CLN: Refactor string special methods to common decorator + safe unicode everywhere · Issue #4090 · pandas-dev/pandas (original) (raw)
I was implementing some new objects for another PR and noticed that string methods are duplicated throughout (particularly on objects that don't inherit from each other). Wrote this up on this branch - https://github.com/jtratner/pandas/tree/refactor_string_magic_methods .
If you thing this is worthwhile, I'll split it up a little, add a bit better documentation and submit.

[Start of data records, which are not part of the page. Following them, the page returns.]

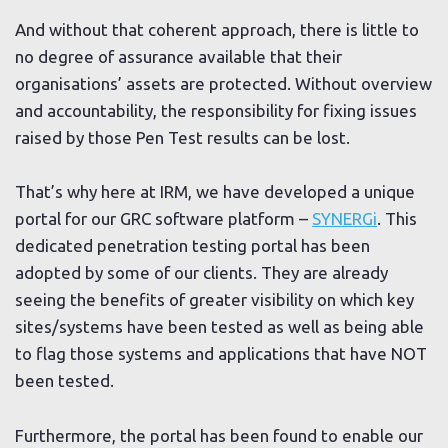
And without that coherent approach, there is little to
no degree of assurance available that their
organisations’ assets are protected. Without overview
and accountability, the responsibility for fixing issues
raised by those Pen Test results can be lost.
That’s why here at IRM, we have developed a unique
portal for our GRC software platform –
SYNERGi
. This
dedicated penetration testing portal has been
adopted by some of our clients. They are already
seeing the benefits of greater visibility on which key
sites/systems have been tested as well as being able
to flag those systems and applications that have NOT
been tested.
Furthermore, the portal has been found to enable our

This is used multiple times:
def __str__(self):
"""
Return a string representation for a particular object.
Invoked by str(obj) in both py2/py3.
Yields Bytestring in Py2, Unicode String in py3.
"""
if py3compat.PY3:
return self.__unicode__()
return self.__bytes__()
def __bytes__(self):
"""
Return a string representation for a particular object.
Invoked by bytes(obj) in py3 only.
Yields a bytestring in both py2/py3.
"""
from pandas.core.config import get_option
encoding = get_option("display.encoding")
return self.__unicode__().encode(encoding, 'replace')
def __repr__(self):
"""
Return a string representation for a particular object.
Yields Bytestring in Py2, Unicode String in py3.
"""
return str(self)
Unicode tends to vary, but often is like this:
def __unicode__(self):
"""
Return a string representation for a particular object.
Invoked by unicode(obj) in py2 only. Yields a Unicode String in both
py2/py3.
"""
prepr = pprint_thing(self, escape_chars=('\t', '\r', '\n'), quote_strings=True)
return '%s(%s)' % (type(self).__name__, prepr)
Additionally, a number of objects aren't using a unicode-safe representation of themselves, so this would resolve that as well. Would this be useful to include?